Dataset records:

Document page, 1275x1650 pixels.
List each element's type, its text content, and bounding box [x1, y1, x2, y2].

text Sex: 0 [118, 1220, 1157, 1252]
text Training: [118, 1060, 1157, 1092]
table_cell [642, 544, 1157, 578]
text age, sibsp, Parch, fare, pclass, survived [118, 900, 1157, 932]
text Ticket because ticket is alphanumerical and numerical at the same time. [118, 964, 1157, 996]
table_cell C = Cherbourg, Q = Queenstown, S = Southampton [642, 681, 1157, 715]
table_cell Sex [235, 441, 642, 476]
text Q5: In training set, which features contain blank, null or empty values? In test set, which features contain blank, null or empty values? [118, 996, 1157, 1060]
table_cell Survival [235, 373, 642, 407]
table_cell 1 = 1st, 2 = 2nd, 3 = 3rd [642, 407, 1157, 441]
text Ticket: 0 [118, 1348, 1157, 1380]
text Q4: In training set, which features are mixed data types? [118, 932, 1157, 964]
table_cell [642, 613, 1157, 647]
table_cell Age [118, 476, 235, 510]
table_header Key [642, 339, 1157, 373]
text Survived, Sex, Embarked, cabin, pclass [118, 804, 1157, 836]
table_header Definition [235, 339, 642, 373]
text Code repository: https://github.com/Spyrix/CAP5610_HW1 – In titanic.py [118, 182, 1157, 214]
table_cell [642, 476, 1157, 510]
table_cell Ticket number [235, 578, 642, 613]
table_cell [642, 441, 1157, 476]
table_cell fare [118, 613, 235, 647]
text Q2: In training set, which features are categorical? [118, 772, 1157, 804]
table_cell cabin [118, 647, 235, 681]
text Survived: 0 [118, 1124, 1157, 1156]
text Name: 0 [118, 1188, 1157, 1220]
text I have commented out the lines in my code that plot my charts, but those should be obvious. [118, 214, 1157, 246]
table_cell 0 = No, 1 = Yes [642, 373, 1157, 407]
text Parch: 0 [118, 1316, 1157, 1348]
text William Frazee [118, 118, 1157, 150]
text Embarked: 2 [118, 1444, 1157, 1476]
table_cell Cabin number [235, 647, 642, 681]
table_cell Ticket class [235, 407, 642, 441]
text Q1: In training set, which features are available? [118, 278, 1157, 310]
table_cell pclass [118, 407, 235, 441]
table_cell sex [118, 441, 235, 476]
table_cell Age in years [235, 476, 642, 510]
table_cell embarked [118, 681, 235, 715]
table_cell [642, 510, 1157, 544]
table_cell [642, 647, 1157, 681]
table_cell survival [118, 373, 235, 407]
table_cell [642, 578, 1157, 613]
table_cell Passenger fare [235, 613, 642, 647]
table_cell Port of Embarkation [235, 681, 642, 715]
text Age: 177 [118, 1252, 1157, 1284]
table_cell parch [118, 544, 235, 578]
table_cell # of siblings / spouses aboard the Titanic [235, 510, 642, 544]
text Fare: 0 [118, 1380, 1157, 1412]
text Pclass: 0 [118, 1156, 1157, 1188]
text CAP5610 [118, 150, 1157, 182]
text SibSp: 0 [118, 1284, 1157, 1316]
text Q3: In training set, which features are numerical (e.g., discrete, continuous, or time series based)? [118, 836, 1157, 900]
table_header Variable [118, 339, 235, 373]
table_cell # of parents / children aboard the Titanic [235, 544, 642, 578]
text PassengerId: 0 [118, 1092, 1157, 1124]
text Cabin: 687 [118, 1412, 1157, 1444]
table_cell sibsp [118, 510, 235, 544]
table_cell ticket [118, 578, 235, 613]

Your objective:
Can you reproduce every one of the rows above, word for word and character for character?

Output:
Document page, 1275x1650 pixels.
List each element's type, its text content, and bounding box [x1, y1, x2, y2].

text Sex: 0 [118, 1220, 1157, 1252]
text Training: [118, 1060, 1157, 1092]
table_cell [642, 544, 1157, 578]
text age, sibsp, Parch, fare, pclass, survived [118, 900, 1157, 932]
text Ticket because ticket is alphanumerical and numerical at the same time. [118, 964, 1157, 996]
table_cell C = Cherbourg, Q = Queenstown, S = Southampton [642, 681, 1157, 715]
table_cell Sex [235, 441, 642, 476]
text Q5: In training set, which features contain blank, null or empty values? In test set, which features contain blank, null or empty values? [118, 996, 1157, 1060]
table_cell Survival [235, 373, 642, 407]
table_cell 1 = 1st, 2 = 2nd, 3 = 3rd [642, 407, 1157, 441]
text Ticket: 0 [118, 1348, 1157, 1380]
text Q4: In training set, which features are mixed data types? [118, 932, 1157, 964]
table_cell [642, 613, 1157, 647]
table_cell Age [118, 476, 235, 510]
table_header Key [642, 339, 1157, 373]
text Survived, Sex, Embarked, cabin, pclass [118, 804, 1157, 836]
table_header Definition [235, 339, 642, 373]
text Code repository: https://github.com/Spyrix/CAP5610_HW1 – In titanic.py [118, 182, 1157, 214]
table_cell [642, 476, 1157, 510]
table_cell Ticket number [235, 578, 642, 613]
table_cell [642, 441, 1157, 476]
table_cell fare [118, 613, 235, 647]
text Q2: In training set, which features are categorical? [118, 772, 1157, 804]
table_cell cabin [118, 647, 235, 681]
text Survived: 0 [118, 1124, 1157, 1156]
text Name: 0 [118, 1188, 1157, 1220]
text I have commented out the lines in my code that plot my charts, but those should be obvious. [118, 214, 1157, 246]
table_cell 0 = No, 1 = Yes [642, 373, 1157, 407]
text Parch: 0 [118, 1316, 1157, 1348]
text William Frazee [118, 118, 1157, 150]
text Embarked: 2 [118, 1444, 1157, 1476]
table_cell Cabin number [235, 647, 642, 681]
table_cell Ticket class [235, 407, 642, 441]
text Q1: In training set, which features are available? [118, 278, 1157, 310]
table_cell pclass [118, 407, 235, 441]
table_cell sex [118, 441, 235, 476]
table_cell Age in years [235, 476, 642, 510]
table_cell embarked [118, 681, 235, 715]
table_cell [642, 510, 1157, 544]
table_cell [642, 647, 1157, 681]
table_cell survival [118, 373, 235, 407]
table_cell [642, 578, 1157, 613]
table_cell Passenger fare [235, 613, 642, 647]
table_cell Port of Embarkation [235, 681, 642, 715]
text Age: 177 [118, 1252, 1157, 1284]
table_cell parch [118, 544, 235, 578]
table_cell # of siblings / spouses aboard the Titanic [235, 510, 642, 544]
text Fare: 0 [118, 1380, 1157, 1412]
text Pclass: 0 [118, 1156, 1157, 1188]
text CAP5610 [118, 150, 1157, 182]
text SibSp: 0 [118, 1284, 1157, 1316]
text Q3: In training set, which features are numerical (e.g., discrete, continuous, or time series based)? [118, 836, 1157, 900]
table_header Variable [118, 339, 235, 373]
table_cell # of parents / children aboard the Titanic [235, 544, 642, 578]
text PassengerId: 0 [118, 1092, 1157, 1124]
text Cabin: 687 [118, 1412, 1157, 1444]
table_cell sibsp [118, 510, 235, 544]
table_cell ticket [118, 578, 235, 613]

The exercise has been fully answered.